Return the count of lines in the following records that include "KiCad", and nothing more.
-.-.-
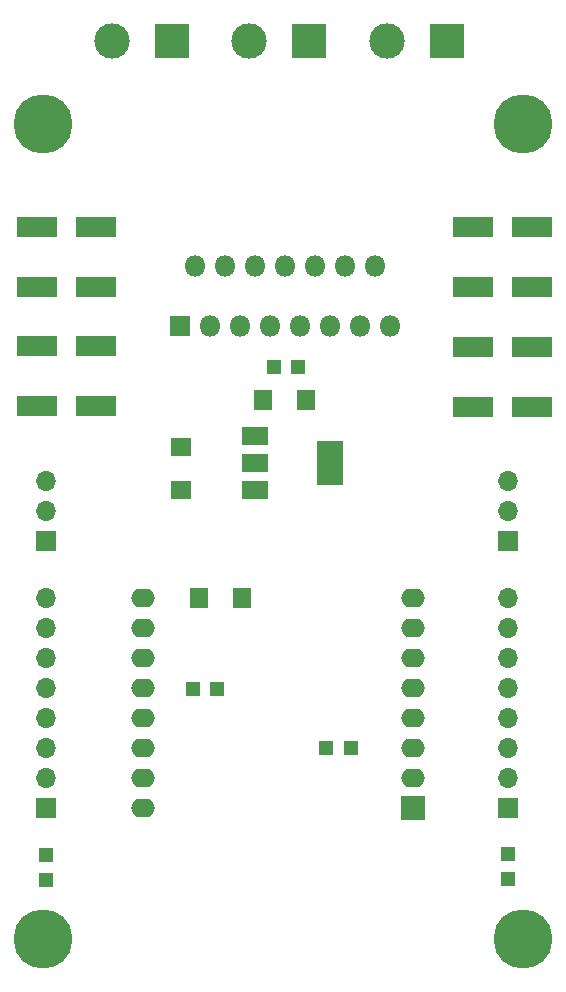
<source format=gts>
%TF.GenerationSoftware,KiCad,Pcbnew,9.0.5*%
%TF.CreationDate,2025-11-06T15:34:49+07:00*%
%TF.ProjectId,WirelessMD,57697265-6c65-4737-934d-442e6b696361,rev?*%
%TF.SameCoordinates,Original*%
%TF.FileFunction,Soldermask,Top*%
%TF.FilePolarity,Negative*%
%FSLAX46Y46*%
G04 Gerber Fmt 4.6, Leading zero omitted, Abs format (unit mm)*
G04 Created by KiCad (PCBNEW 9.0.5) date 2025-11-06 15:34:49*
%MOMM*%
%LPD*%
G01*
G04 APERTURE LIST*
%ADD10R,1.700000X1.700000*%
%ADD11O,1.700000X1.700000*%
%ADD12R,2.200000X1.500000*%
%ADD13R,2.200000X3.800000*%
%ADD14R,3.500000X1.800000*%
%ADD15R,3.000000X3.000000*%
%ADD16C,3.000000*%
%ADD17R,2.000000X2.000000*%
%ADD18O,2.000000X1.600000*%
%ADD19R,1.800000X1.800000*%
%ADD20O,1.800000X1.800000*%
%ADD21C,0.800000*%
%ADD22C,5.000000*%
%ADD23R,1.200000X1.200000*%
%ADD24R,1.500000X1.800000*%
%ADD25R,1.800000X1.500000*%
G04 APERTURE END LIST*
D10*
%TO.C,J11*%
X93980000Y-116063000D03*
D11*
X93980000Y-113523000D03*
X93980000Y-110983000D03*
X93980000Y-108443000D03*
X93980000Y-105903000D03*
X93980000Y-103363000D03*
X93980000Y-100823000D03*
X93980000Y-98283000D03*
%TD*%
D12*
%TO.C,U6*%
X111683000Y-84568000D03*
X111683000Y-86868000D03*
X111683000Y-89168000D03*
D13*
X117983000Y-86868000D03*
%TD*%
D14*
%TO.C,D8*%
X130088000Y-66910000D03*
X135088000Y-66910000D03*
%TD*%
D15*
%TO.C,J13*%
X116205000Y-51181000D03*
D16*
X111125000Y-51181000D03*
%TD*%
D14*
%TO.C,D4*%
X98178000Y-82051690D03*
X93178000Y-82051690D03*
%TD*%
%TO.C,D6*%
X130088000Y-82150000D03*
X135088000Y-82150000D03*
%TD*%
D17*
%TO.C,U4*%
X124991000Y-116078000D03*
D18*
X124991000Y-113538000D03*
X124991000Y-110998000D03*
X124991000Y-108458000D03*
X124991000Y-105918000D03*
X124991000Y-103378000D03*
X124991000Y-100838000D03*
X124991000Y-98298000D03*
X102131000Y-98298000D03*
X102131000Y-100838000D03*
X102131000Y-103378000D03*
X102131000Y-105918000D03*
X102131000Y-108458000D03*
X102131000Y-110998000D03*
X102131000Y-113538000D03*
X102131000Y-116078000D03*
%TD*%
D19*
%TO.C,U2*%
X105325000Y-75309000D03*
D20*
X106595000Y-70229000D03*
X107865000Y-75309000D03*
X109135000Y-70229000D03*
X110405000Y-75309000D03*
X111675000Y-70229000D03*
X112945000Y-75309000D03*
X114215000Y-70229000D03*
X115485000Y-75309000D03*
X116755000Y-70229000D03*
X118025000Y-75309000D03*
X119295000Y-70229000D03*
X120565000Y-75309000D03*
X121835000Y-70229000D03*
X123105000Y-75309000D03*
%TD*%
D21*
%TO.C,REF\u002A\u002A*%
X132491000Y-58166000D03*
X133040175Y-56840175D03*
X133040175Y-59491825D03*
X134366000Y-56291000D03*
D22*
X134366000Y-58166000D03*
D21*
X134366000Y-60041000D03*
X135691825Y-56840175D03*
X135691825Y-59491825D03*
X136241000Y-58166000D03*
%TD*%
D23*
%TO.C,R12*%
X108458000Y-106045000D03*
X106358000Y-106045000D03*
%TD*%
D21*
%TO.C,REF\u002A\u002A*%
X132491000Y-127182825D03*
X133040175Y-125857000D03*
X133040175Y-128508650D03*
X134366000Y-125307825D03*
D22*
X134366000Y-127182825D03*
D21*
X134366000Y-129057825D03*
X135691825Y-125857000D03*
X135691825Y-128508650D03*
X136241000Y-127182825D03*
%TD*%
D14*
%TO.C,D9*%
X130088000Y-71990000D03*
X135088000Y-71990000D03*
%TD*%
%TO.C,D3*%
X98178000Y-71973230D03*
X93178000Y-71973230D03*
%TD*%
D21*
%TO.C,REF\u002A\u002A*%
X91821000Y-127182825D03*
X92370175Y-125857000D03*
X92370175Y-128508650D03*
X93696000Y-125307825D03*
D22*
X93696000Y-127182825D03*
D21*
X93696000Y-129057825D03*
X95021825Y-125857000D03*
X95021825Y-128508650D03*
X95571000Y-127182825D03*
%TD*%
D24*
%TO.C,C7*%
X115939000Y-81534000D03*
X112339000Y-81534000D03*
%TD*%
D10*
%TO.C,J8*%
X133096000Y-116078000D03*
D11*
X133096000Y-113538000D03*
X133096000Y-110998000D03*
X133096000Y-108458000D03*
X133096000Y-105918000D03*
X133096000Y-103378000D03*
X133096000Y-100838000D03*
X133096000Y-98298000D03*
%TD*%
D10*
%TO.C,J4*%
X133096000Y-93472000D03*
D11*
X133096000Y-90932000D03*
X133096000Y-88392000D03*
%TD*%
D23*
%TO.C,D10*%
X133096000Y-122115000D03*
X133096000Y-120015000D03*
%TD*%
D14*
%TO.C,D7*%
X130088000Y-77070000D03*
X135088000Y-77070000D03*
%TD*%
D10*
%TO.C,J3*%
X93980000Y-93472000D03*
D11*
X93980000Y-90932000D03*
X93980000Y-88392000D03*
%TD*%
D25*
%TO.C,C9*%
X105410000Y-89142000D03*
X105410000Y-85542000D03*
%TD*%
D23*
%TO.C,C8*%
X115316000Y-78740000D03*
X113216000Y-78740000D03*
%TD*%
D15*
%TO.C,J7*%
X127889000Y-51181000D03*
D16*
X122809000Y-51181000D03*
%TD*%
D21*
%TO.C,REF\u002A\u002A*%
X91851000Y-58166000D03*
X92400175Y-56840175D03*
X92400175Y-59491825D03*
X93726000Y-56291000D03*
D22*
X93726000Y-58166000D03*
D21*
X93726000Y-60041000D03*
X95051825Y-56840175D03*
X95051825Y-59491825D03*
X95601000Y-58166000D03*
%TD*%
D24*
%TO.C,F2*%
X110512000Y-98298000D03*
X106912000Y-98298000D03*
%TD*%
D23*
%TO.C,R11*%
X117695000Y-110998000D03*
X119795000Y-110998000D03*
%TD*%
D15*
%TO.C,J6*%
X104648000Y-51181000D03*
D16*
X99568000Y-51181000D03*
%TD*%
D14*
%TO.C,D2*%
X98178000Y-66934000D03*
X93178000Y-66934000D03*
%TD*%
%TO.C,D5*%
X98178000Y-77012460D03*
X93178000Y-77012460D03*
%TD*%
D23*
%TO.C,D11*%
X93980000Y-122174000D03*
X93980000Y-120074000D03*
%TD*%
M02*

</source>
-.-.-
WRITTEN RESPONSE → 2